Given instruction →
Keep only the lines of the data below that contain the string "kern". Matching is case-sensitive.

*** Given records

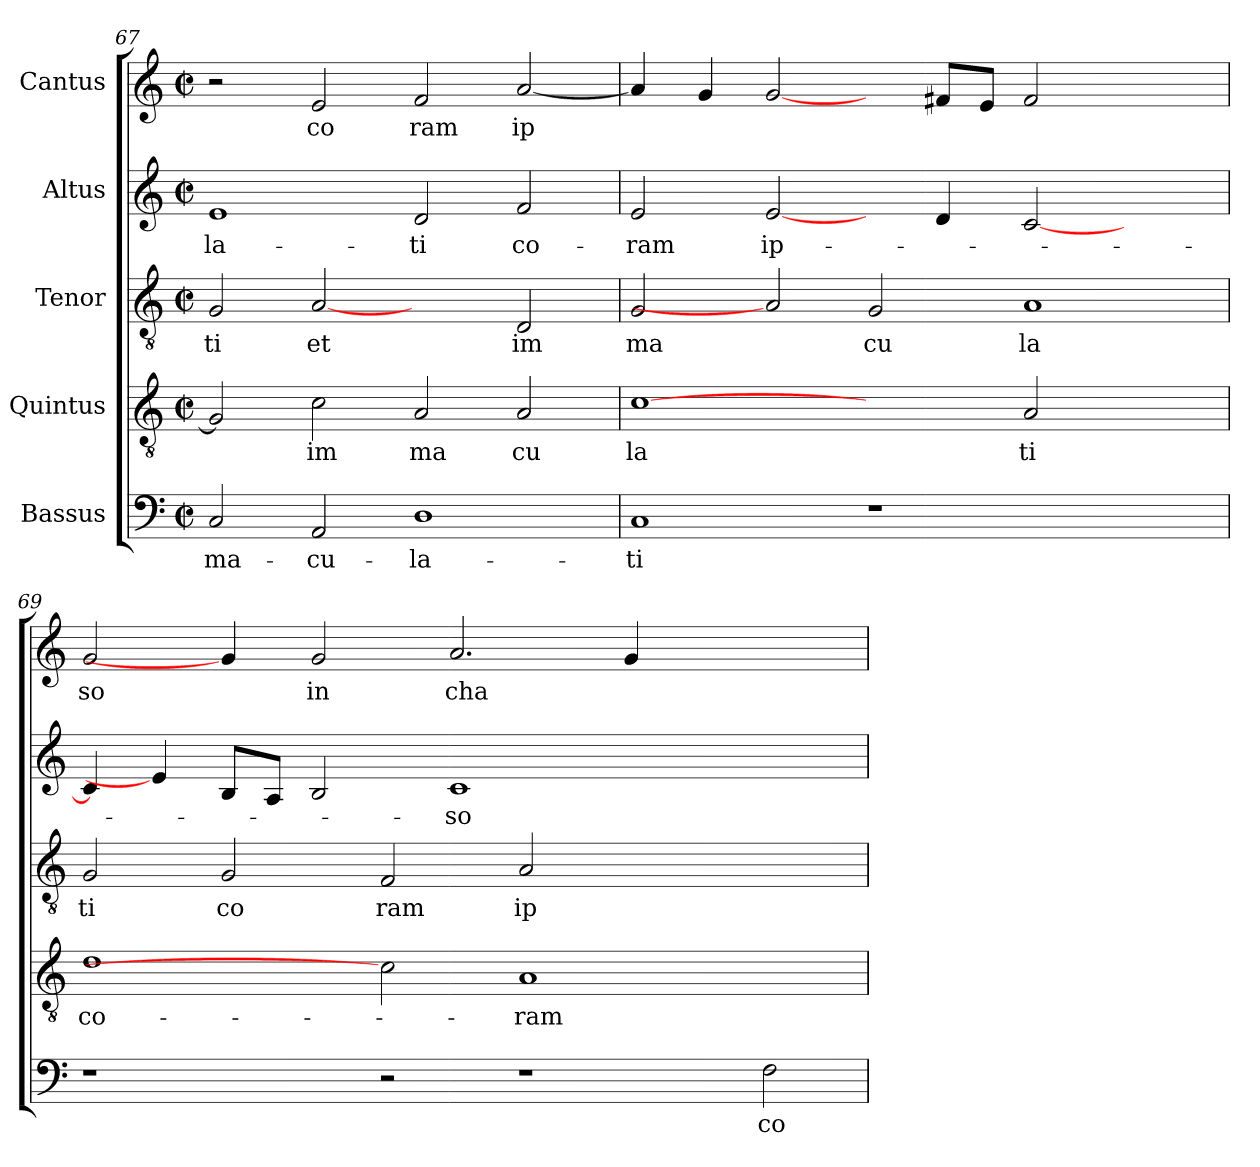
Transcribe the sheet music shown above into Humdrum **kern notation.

**kern	**text	**kern	**text	**kern	**text	**kern	**text	**kern	**text
*part5	*part5	*part4	*part4	*part3	*part3	*part2	*part2	*part1	*part1
*staff5	*staff5	*staff4	*staff4	*staff3	*staff3	*staff2	*staff2	*staff1	*staff1
*I"Bassus	*	*I"Quintus	*	*I"Tenor	*	*I"Altus	*	*I"Cantus	*
*clefF4	*	*clefGv2	*	*clefGv2	*	*clefG2	*	*clefG2	*
*M2/2	*	*M2/2	*	*M2/2	*	*M2/2	*	*M2/2	*
*met(c|)	*	*met(c|)	*	*met(c|)	*	*met(c|)	*	*met(c|)	*
=67	=67	=67	=67	=67	=67	=67	=67	=67	=67
!	!LO:LY:b:cj	!	!	!	!LO:LY:b:cj	!	!LO:LY:b:cj	!	!
2C/	-ma-	2G/]	.	2G/	ti	1e	-la-	2r	.
!	!LO:LY:b:cj	!	!LO:LY:b:cj	!	!LO:LY:b:cj	!	!	!	!LO:LY:b:cj
2AA/	-cu-	2c\	im	[2A	et	.	.	2e/	co
!	!LO:LY:b:cj	!	!LO:LY:b:cj	!	!	!	!LO:LY:b:cj	!	!LO:LY:b:cj
1D	-la-	2A/	ma	2ryy	.	2d/	-ti	2f/	ram
!	!	!	!LO:LY:b:cj	!	!LO:LY:b:cj	!	!LO:LY:b:cj	!	!LO:LY:b:cj
.	.	2A/	cu	2D/	im	2f/	co-	[<2a/	ip
=68	=68	=68	=68	=68	=68	=68	=68	=68	=68
!	!LO:LY:b:cj	!	!LO:LY:b:cj	!	!LO:LY:b:cj	!	!LO:LY:b:cj	!	!
1C	-ti	[1c	la	2G/	ma	2e/	-ram	4a/]	.
.	.	.	.	.	.	.	.	4g/	.
!	!	!	!	!	!	!	!LO:LY:b:cj	!	!
.	.	.	.	2A]	.	[2e/	ip-	[2g/	.
!	!	!	!	!	!LO:LY:b:cj	!	!	!	!
1r	.	2ryy	.	2G/	cu	4ryy	.	4ryy	.
.	.	.	.	.	.	4d/	.	8f#/L	.
.	.	.	.	.	.	.	.	8e/J	.
!	!	!	!LO:LY:b:cj	!	!LO:LY:b:cj	!	!	!	!
.	.	2A/	ti	1A	la	[>2c/	.	2f#/	.
2ryy	.	2ryy	.	.	.	2ryy	.	2ryy	.
!!LO:LB:g=z
=69	=69	=69	=69	=69	=69	=69	=69	=69	=69
!	!	!	!LO:LY:b:cj	!	!LO:LY:b:cj	!	!	!	!LO:LY:b:cj
1r	.	1d	co-	2G/	ti	4c/]	.	2g/	so
.	.	.	.	.	.	4e/]	.	.	.
!	!	!	!	!	!LO:LY:b:cj	!	!	!	!
.	.	.	.	2G/	co	8B/L	.	4g/]	.
.	.	.	.	.	.	8A/J	.	.	.
!	!	!	!	!	!	!	!	!	!LO:LY:b:cj
.	.	.	.	.	.	2B/	.	2g/	in
!	!	!	!	!	!LO:LY:b:cj	!	!	!	!
2r	.	2c]	.	2F/	ram	.	.	.	.
!	!	!	!	!	!	!	!LO:LY:b:cj	!	!LO:LY:b
.	.	.	.	.	.	1c	-so	2.a/	cha
!	!	!	!LO:LY:b:cj	!	!LO:LY:b:cj	!	!	!	!
1r	.	1A	-ram	2A/	ip	.	.	.	.
.	.	.	.	1ryy	.	.	.	4g/	.
.	.	.	.	.	.	2.ryy	.	2.ryy	.
!	!LO:LY:b:cj	!	!	!	!	!	!	!	!
2F\	co-	2ryy	.	.	.	.	.	.	.
=	=	=	=	=	=	=	=	=	=
*-	*-	*-	*-	*-	*-	*-	*-	*-	*-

******

Solution below →
Transcribe the sheet music shown above into Humdrum **kern notation.
**kern	**text	**kern	**text	**kern	**text	**kern	**text	**kern	**text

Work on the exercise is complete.